My point is that here, someone asked for "mechanic" powers without being willing to do "mechanic" work. My point, my only point really, was to point out the valley and why it's not such an easy problem, and that the path forward on their side of the divide is "buy new and accept updates."
If it is required to not buy new and not have automatic updates, then it is required to be a mechanic. It takes more skill, and more bullshit non-generalizable skill to hack around in Windows to do shit like that than it takes to learn basic mechanics of a Linux system.
Your original point was this:
If you really want a system which doesn't break when it updates, move to Linux.
I replied by pointing out why nobody takes heed of your recommendation.
And why I say "if you want that feature, be a mechanic. Otherwise..." Is because I don't expect people to "heed" my rhetorical "recommendation" because it's more a statement that their option is most likely going to only be "buy new hardware".
Hence why I point out the valley where, on this side of the valley, high in the peaks, lives The City of Deprecated Hardware.

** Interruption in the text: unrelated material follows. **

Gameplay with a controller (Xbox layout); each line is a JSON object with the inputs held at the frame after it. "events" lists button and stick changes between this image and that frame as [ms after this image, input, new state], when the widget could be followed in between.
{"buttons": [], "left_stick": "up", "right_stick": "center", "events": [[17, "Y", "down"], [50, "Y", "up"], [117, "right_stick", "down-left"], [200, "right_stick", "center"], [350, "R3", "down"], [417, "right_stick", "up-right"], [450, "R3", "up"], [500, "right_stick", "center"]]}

It's either updates+EoS, mechanics, or the badlands.
Let's do another lap. People don't want to be mechanics. That's why all Linux distributions collectively own only 2.8% of the global desktop operating system market despite being freeware, while Apple's OS has 14.5% and Microsoft's share is 75.3%. To connect a printer or a NAS to either of the latter two does not require any special know-how, nor does it take long to create the connection. After unpacking the gear, connecting the cables half a dozen point and clicks with the mouse will do either job inside two minutes, maybe five. In my experience anyway, and I am fairly sure in the experience of millions of other computer users.
This cannot be done with Linux. Again, in my experience.
Despite numerous, time consuming attempts I never got my networked printer connected to my Linux box even though it took me just a few minutes and a few mouse clicks to have it printing from my Win XP desktop (in 20) and my Win 8 laptop (in 2012).
I had to google for instructions on how to get my Linux Mint 17 box to connect to my WD NAS. Eventually, I found
this 17 minute video. After noting down critical numbers, editing one file and creating another from scratch, which took about half an hour, I had success at last. Well partial success. As I mentioned before, not only did the file manager freeze with great frequency, but more than half the time it froze the entire system. I could not even close the manager. The only remaining way out was to reboot the computer via the hardware switch. I put up with this for months. The upgrade to Mint 18 created no problems, but when I upgraded to Mint 19 the connection was lost for good "for security reasons". No solution for this lack was forthcoming on the Mint, Ubuntu or any other Linux themed forum. That's when I decided Linux was wasting my time.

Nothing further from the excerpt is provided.